## Exercise objective
Reproduce the records below in full and exactly, without their images.

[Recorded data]
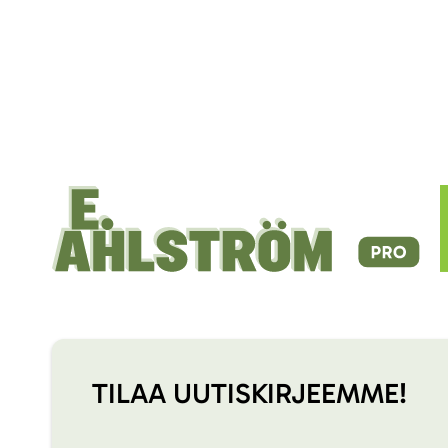
TILAA UUTISKIRJEEMME!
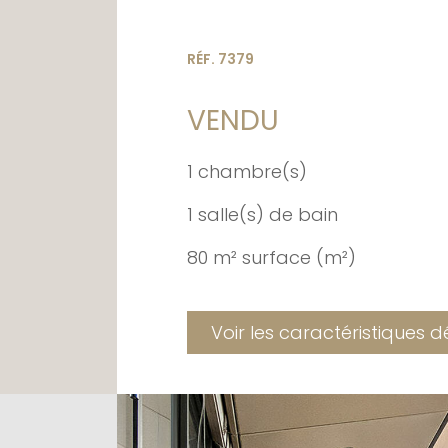
RÉF. 7379
VENDU
1 chambre(s)
1 salle(s) de bain
80 m² surface (m²)
Voir les caractéristiques d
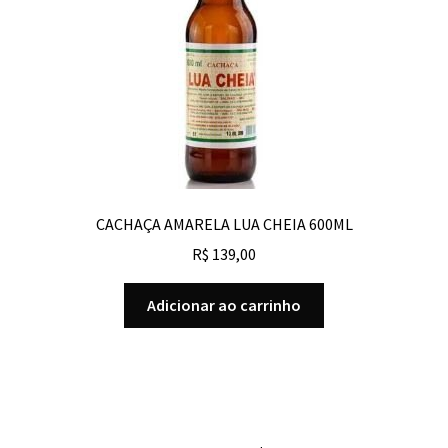
CACHAÇA AMARELA LUA CHEIA 600ML
R$
139,00
Adicionar ao carrinho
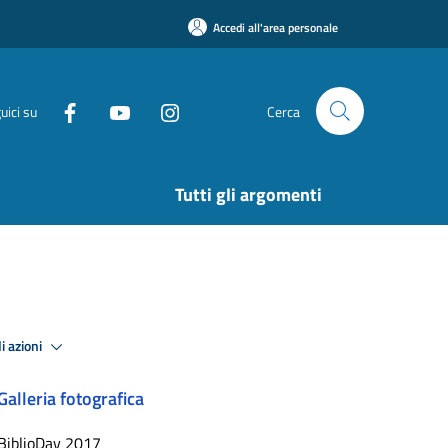
Accedi all'area personale
uici su
Cerca
Tutti gli argomenti
i azioni
Galleria fotografica
BiblioDay 2017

## Answer to the problem
TILAA UUTISKIRJEEMME!
RÉF. 7379
VENDU
1 chambre(s)
1 salle(s) de bain
80 m² surface (m²)
Voir les caractéristiques d
CACHAÇA AMARELA LUA CHEIA 600ML
R$
139,00
Adicionar ao carrinho
Accedi all'area personale
uici su
Cerca
Tutti gli argomenti
i azioni
Galleria fotografica
BiblioDay 2017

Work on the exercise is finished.